His wife, , an optometrist, supported him and their three children

as he tried to find an alternative to opiates. " At first I was mad at

him for not being able to get better without the medicines, " she said.

" But when he's tried every kind of therapy they suggested and he's

still curled up in a ball at night crying from pain, what else can he

do but take more medicine? "

The problem was getting the medicine from doctors who are afraid of the

federal and local crusades against painkillers. Mr. Paey managed to

find a doctor willing to give him some relief, but it was a " vegetative

dose, " in his wife's words.

" It was enough for him to lay in bed, " Mrs. Paey said. " But if he tried

to sit through dinner or use the computer or go to the kids' recital,

it would set off a crisis, and we'd be in the emergency room. We kept

going back for more medicine because he wasn't getting enough. "

As he took more pills, Mr. Paey came under surveillance by police

officers who had been monitoring the prescriptions. Although they found

no evidence that he'd sold any of the drugs, they raided his home and

arrested him.

What followed was a legal saga pitting Mr. Paey against his longtime

doctor (and a former friend of the Paeys), who denied at the trial that

he had given Mr. Paey some of the prescriptions. Mr. Paey maintains

that the doctor did approve the disputed prescriptions, and several

pharmacists backed him up at the trial. Mr. Paey was convicted of

forging prescriptions.

## Your goal
Please copy the part of the passage about Mr. Paey that opens with the words containing "federal and local" and closes with "his wife's words.". The records are separate material, apart from the passage about Mr. Paey.

[Saved data entries]
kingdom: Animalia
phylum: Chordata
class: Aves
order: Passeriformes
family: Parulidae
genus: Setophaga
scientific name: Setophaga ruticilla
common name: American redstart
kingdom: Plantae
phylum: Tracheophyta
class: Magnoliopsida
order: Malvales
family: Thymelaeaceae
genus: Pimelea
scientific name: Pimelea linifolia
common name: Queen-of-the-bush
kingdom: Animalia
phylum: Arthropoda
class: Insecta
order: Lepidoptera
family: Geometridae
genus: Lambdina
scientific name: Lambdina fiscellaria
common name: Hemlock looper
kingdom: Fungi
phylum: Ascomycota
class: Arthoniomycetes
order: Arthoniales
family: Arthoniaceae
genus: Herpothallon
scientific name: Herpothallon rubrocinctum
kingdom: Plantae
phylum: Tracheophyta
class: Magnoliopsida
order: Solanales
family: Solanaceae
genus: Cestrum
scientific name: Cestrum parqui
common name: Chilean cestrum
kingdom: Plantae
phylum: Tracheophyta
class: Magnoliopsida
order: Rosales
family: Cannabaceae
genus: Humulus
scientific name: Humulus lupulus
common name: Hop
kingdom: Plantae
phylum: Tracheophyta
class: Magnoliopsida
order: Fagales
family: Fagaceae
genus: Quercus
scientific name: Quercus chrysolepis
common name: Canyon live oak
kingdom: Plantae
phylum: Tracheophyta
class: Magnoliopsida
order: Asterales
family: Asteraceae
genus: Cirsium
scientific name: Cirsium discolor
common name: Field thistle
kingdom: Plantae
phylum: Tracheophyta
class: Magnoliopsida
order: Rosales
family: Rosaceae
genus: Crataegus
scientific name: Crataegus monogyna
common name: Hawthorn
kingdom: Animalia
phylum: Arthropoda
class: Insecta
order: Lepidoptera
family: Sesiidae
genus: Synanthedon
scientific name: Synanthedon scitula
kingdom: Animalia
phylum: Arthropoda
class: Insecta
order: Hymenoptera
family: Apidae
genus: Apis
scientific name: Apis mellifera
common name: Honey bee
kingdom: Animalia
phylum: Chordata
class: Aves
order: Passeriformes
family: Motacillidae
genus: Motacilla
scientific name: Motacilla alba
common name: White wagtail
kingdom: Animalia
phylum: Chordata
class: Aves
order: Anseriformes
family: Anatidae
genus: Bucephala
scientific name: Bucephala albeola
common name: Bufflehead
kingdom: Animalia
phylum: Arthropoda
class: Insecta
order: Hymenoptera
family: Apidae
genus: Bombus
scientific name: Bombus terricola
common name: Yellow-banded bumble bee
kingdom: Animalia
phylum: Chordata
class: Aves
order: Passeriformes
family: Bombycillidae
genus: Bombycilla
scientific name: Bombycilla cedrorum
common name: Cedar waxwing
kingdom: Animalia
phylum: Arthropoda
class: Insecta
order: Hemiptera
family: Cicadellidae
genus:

## Expected answer
federal and local crusades against painkillers. Mr. Paey managed to

find a doctor willing to give him some relief, but it was a " vegetative

dose, " in his wife's words.